Yesterday's afternoon rain prompted us to begin looking for a motel earlier than usual. We'd picked out a couple of towns as potential targets for the night, but if anything came up sooner, we were prepared to take it. We had no such luck, so we were relieved to finally get to the first town where there were a few lodging options. We located them easily enough, but not one answered the door. Three appeared to be either closed for the season or shut down for good. The fourth left a note saying they'd be back at 4:30, but we were not interested in hanging around in the rain for another hour and a half. While we'd kept warm enough while cycling, traipsing up and down the main street knocking on doors had left us cold and wet.

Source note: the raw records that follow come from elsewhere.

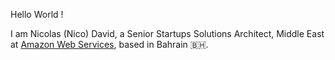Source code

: <p>Hello World !</p>
<p>I am Nicolas (Nico) David, a Senior Startups Solutions Architect, Middle East at <a href="https://aws.amazon.com/aws-me/">Amazon Web Services</a>, based in Bahrain 🇧🇭.</p>
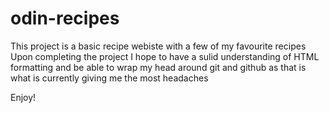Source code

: # odin-recipes
This project is a basic recipe webiste with a few of my favourite recipes
Upon completing the project I hope to have a sulid understanding of HTML formatting and be able to wrap my head around git and github as that is what is currently giving me the most headaches

Enjoy!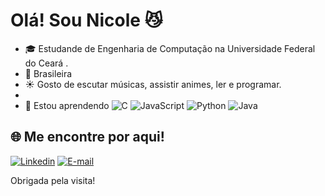 # Olá! Sou Nicole 😼
- 🎓 Estudande de Engenharia de Computação na Universidade Federal do Ceará .
- 🌱 Brasileira
- ☀️ Gosto de escutar músicas, assistir animes, ler e programar.
- 
- 🧠 Estou aprendendo ![C](https://img.shields.io/badge/c-%2300599C.svg?style=for-the-badge&logo=c&logoColor=white) ![JavaScript](https://img.shields.io/badge/javascript-%23323330.svg?style=for-the-badge&logo=javascript&logoColor=%23F7DF1E) ![Python](https://img.shields.io/badge/python-3670A0?style=for-the-badge&logo=python&logoColor=ffdd54) ![Java](https://img.shields.io/badge/java-%23ED8B00.svg?style=for-the-badge&logo=openjdk&logoColor=white)


## 🌐 Me encontre por aqui! 

[![Linkedin](https://img.shields.io/badge/LinkedIn-0077B5?style=for-the-badge&logo=linkedin&logoColor=white)](https://www.linkedin.com/in/nicole-souza-039598294/) [![E-mail](https://img.shields.io/badge/Gmail-D14836?style=for-the-badge&logo=gmail&logoColor=white
)](mailto:nicolesouza09@gmail.com)

Obrigada pela visita!
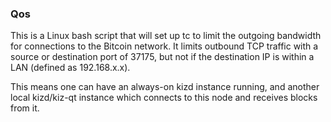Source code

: ### Qos ###

This is a Linux bash script that will set up tc to limit the outgoing bandwidth for connections to the Bitcoin network. It limits outbound TCP traffic with a source or destination port of 37175, but not if the destination IP is within a LAN (defined as 192.168.x.x).

This means one can have an always-on kizd instance running, and another local kizd/kiz-qt instance which connects to this node and receives blocks from it.
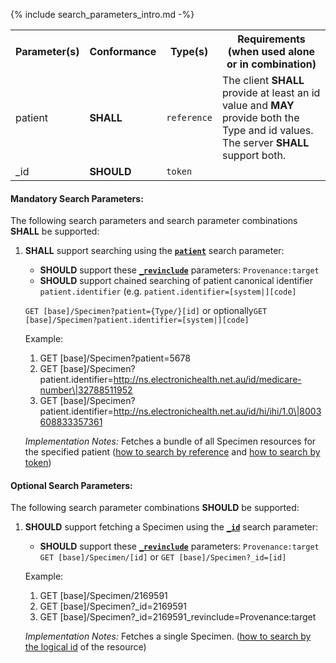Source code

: {% include search_parameters_intro.md -%}
<table class="list">
<tbody>
  <tr>
    <th>Parameter(s)</th>
    <th>Conformance</th>
    <th>Type(s)</th>
    <th>Requirements (when used alone or in combination)</th>
  </tr>
  <tr>
        <td>patient</td>
        <td><b>SHALL</b></td>
        <td><code>reference</code></td>
        <td>The client <b>SHALL</b> provide at least an id value and <b>MAY</b> provide both the Type and id values. The server <b>SHALL</b> support both.</td>
  </tr>
  <tr>
        <td>_id</td>
        <td><b>SHOULD</b></td>
        <td><code>token</code></td>
        <td></td>
  </tr>
</tbody>
</table>


#### Mandatory Search Parameters:

The following search parameters and search parameter combinations **SHALL** be supported:

1. **SHALL** support searching using the **[`patient`](https://hl7.org/fhir/R4/specimen.html#search)** search parameter:
    - **SHOULD** support these **[`_revinclude`](http://hl7.org/fhir/R4/search.html#revinclude)** parameters: `Provenance:target`
    - **SHOULD** support chained searching of patient canonical identifier `patient.identifier` (e.g. `patient.identifier=[system|][code]`

    `GET [base]/Specimen?patient={Type/}[id]` or optionally`GET [base]/Specimen?patient.identifier=[system|][code]`

    Example:
    
      1. GET [base]/Specimen?patient=5678
      1. GET [base]/Specimen?patient.identifier=http://ns.electronichealth.net.au/id/medicare-number\|32788511952
      1. GET [base]/Specimen?patient.identifier=http://ns.electronichealth.net.au/id/hi/ihi/1.0\|8003608833357361 

    *Implementation Notes:* Fetches a bundle of all Specimen resources for the specified patient ([how to search by reference](http://hl7.org/fhir/R4/search.html#reference) and [how to search by token](http://hl7.org/fhir/R4/search.html#token))


#### Optional Search Parameters:

The following search parameter combinations **SHOULD** be supported:

1. **SHOULD** support fetching a Specimen using the **[`_id`](https://hl7.org/fhir/R4/specimen.html#search)** search parameter:
    - **SHOULD** support these **[`_revinclude`](http://hl7.org/fhir/R4/search.html#revinclude)** parameters: `Provenance:target`
    `GET [base]/Specimen/[id]` or `GET [base]/Specimen?_id=[id]`

    Example:
    
      1. GET [base]/Specimen/2169591
      1. GET [base]/Specimen?_id=2169591
      1. GET [base]/Specimen?_id=2169591_revinclude=Provenance:target

    *Implementation Notes:* Fetches a single Specimen. ([how to search by the logical id](http://hl7.org/fhir/R4/references.html#logical) of the resource)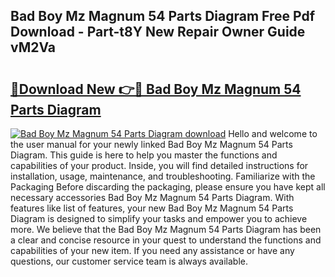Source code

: ## Bad Boy Mz Magnum 54 Parts Diagram Free Pdf Download - Part-t8Y New Repair Owner Guide vM2Va

# <h2><a href="http://dfhl3r7.blite.top/?on=Bad+Boy+Mz+Magnum+54+Parts+Diagram">🔗Download New 👉🔴 Bad Boy Mz Magnum 54 Parts Diagram</a></h2>

[![Bad Boy Mz Magnum 54 Parts Diagram download](https://i.imgur.com/lujVjoI.png)](http://dfhl3r7.blite.top/?on=Bad+Boy+Mz+Magnum+54+Parts+Diagram)
Hello and welcome to the user manual for your newly linked Bad Boy Mz Magnum 54 Parts Diagram. This guide is here to help you master the functions and capabilities of your product. Inside, you will find detailed instructions for installation, usage, maintenance, and troubleshooting. Familiarize with the Packaging Before discarding the packaging, please ensure you have kept all necessary accessories Bad Boy Mz Magnum 54 Parts Diagram. With features like list of features, your new Bad Boy Mz Magnum 54 Parts Diagram is designed to simplify your tasks and empower you to achieve more. We believe that the Bad Boy Mz Magnum 54 Parts Diagram has been a clear and concise resource in your quest to understand the functions and capabilities of your new item. If you need any assistance or have any questions, our customer service team is always available.
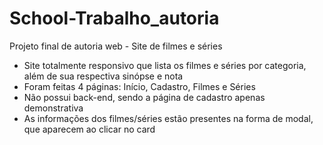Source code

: # School-Trabalho_autoria
Projeto final de autoria web - Site de filmes e séries

- Site totalmente responsivo que lista os filmes e séries por categoria, além de sua respectiva sinópse e nota
- Foram feitas 4 páginas: Início, Cadastro, Filmes e Séries
- Não possui back-end, sendo a página de cadastro apenas demonstrativa
- As informações dos filmes/séries estão presentes na forma de modal, que aparecem ao clicar no card 
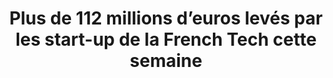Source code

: ---
layout: post
title: "Plus de 112 millions d’euros levés par les start-up de la French Tech cette semaine"
link: "https://www.usine-digitale.fr/editorial/plus-de-112-millions-d-euros-levees-par-les-start-up-de-la-french-tech-cette-semaine.N812850"
canonical: "usine-digitale.fr"
tags: [startup, french-tech, usine-digitale.fr]
excerpt: ""
comments: true
---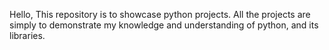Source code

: Hello, This repository is to showcase python projects.
All the projects are simply to demonstrate my knowledge and understanding of python,
and its libraries.
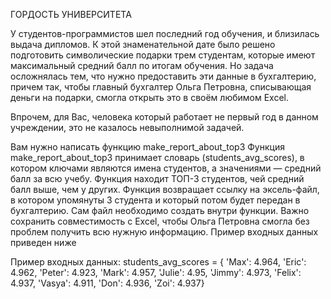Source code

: ГОРДОСТЬ УНИВЕРСИТЕТА

У студентов-программистов шел последний год обучения, и близилась выдача дипломов. 
К этой знаменательной дате было решено подготовить символические подарки трем студентам, 
которые имеют максимальный средний балл по итогам обучения. Но задача осложнялась тем, 
что нужно предоставить эти данные в бухгалтерию, причем так, чтобы главный бухгалтер Ольга Петровна, 
списывающая деньги на подарки, смогла открыть это в своём любимом Excel.

Впрочем, для Вас, человека который работает не первый год в данном учреждении, 
это не казалось невыполнимой задачей.

Вам нужно написать функцию make_report_about_top3
Функция make_report_about_top3 принимает словарь (students_avg_scores), 
в котором ключами являются имена студентов, а значениями — средний балл за всю учебу. 
Функция находит ТОП-3 студентов, чей средний балл выше, чем у других. 
Функция возвращает ссылку на эксель-файл, 
в котором упомянуты 3 студента и который потом будет передан в бухгалтерию. 
Сам файл необходимо создать внутри функции. Важно сохранить совместимость с Excel, 
чтобы Ольга Петровна смогла без проблем получить всю нужную информацию. 
Пример входных данных приведен ниже

Пример входных данных:
students_avg_scores = {
'Max': 4.964, 
'Eric': 4.962, 
'Peter': 4.923, 
'Mark': 4.957, 
'Julie': 4.95, 
'Jimmy': 4.973, 
'Felix': 4.937, 
'Vasya': 4.911, 
'Don': 4.936, 
'Zoi': 4.937}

The next target town was another nine miles down the road. We weren't too excited about getting back on our bikes again, but had no choice at that point. So we were very pleased to round the next cape after only a couple of miles and find several motels and restaurants at our disposal! Hallelujah! A tired motel room never looked so good, and a hot shower felt heavenly. Even the skies rewarded us with a beautiful sunset somewhere behind the mountains, glowing around the headland that evening.
To get an early start the next morning, we passed up a sure thing for breakfast and put our bets on finding a restaurant down the road. Our waitress at dinner had recommended one, but we arrived to find it closed. Same thing for the little convenience store. The next option was 15 miles down the road, so out came our reserves. Bagels and peanut butter. You'd be surprised how good they taste when it's the only food in town. By noon we finally found a proper breakfast at our favorite kind of place to stop – a simple homey cafe with good plain food. It was worth the extra journey.
Despite our trials, we still took in the sights along the way. Today's lighthouse is one that I'd read about months ago, and was eager to see. It was a cold and dismal morning when we arrived, and I took refuge in the souvenir shop as long as I could to try and thaw my frosty toes. What surprises me most about the lighthouses we've see in just how small they are. But they are on such high land, that they needn't be tall in order to be high enough to be seen by the ships. This one at La Martre has been in continuous operation since 1906. Indeed it's light was rotating when we were there.
Not all sights are impressive or historic. Rich took rather a liking to this mermaid in Sainte-Anne-des-Monts. He dubbed it a Purple Cow.
It seemed we were chasing that slim line of blue sky on the horizon all day. It was always just a few miles beyond our reach. The best I could do was to capture it in a calm pool when the tide was out.
We've been on our bicycles for five weeks now. And we've proven that we can rise above cold, rain, hunger and bad luck. We just keep on cycling, knowing it will all work out in the end.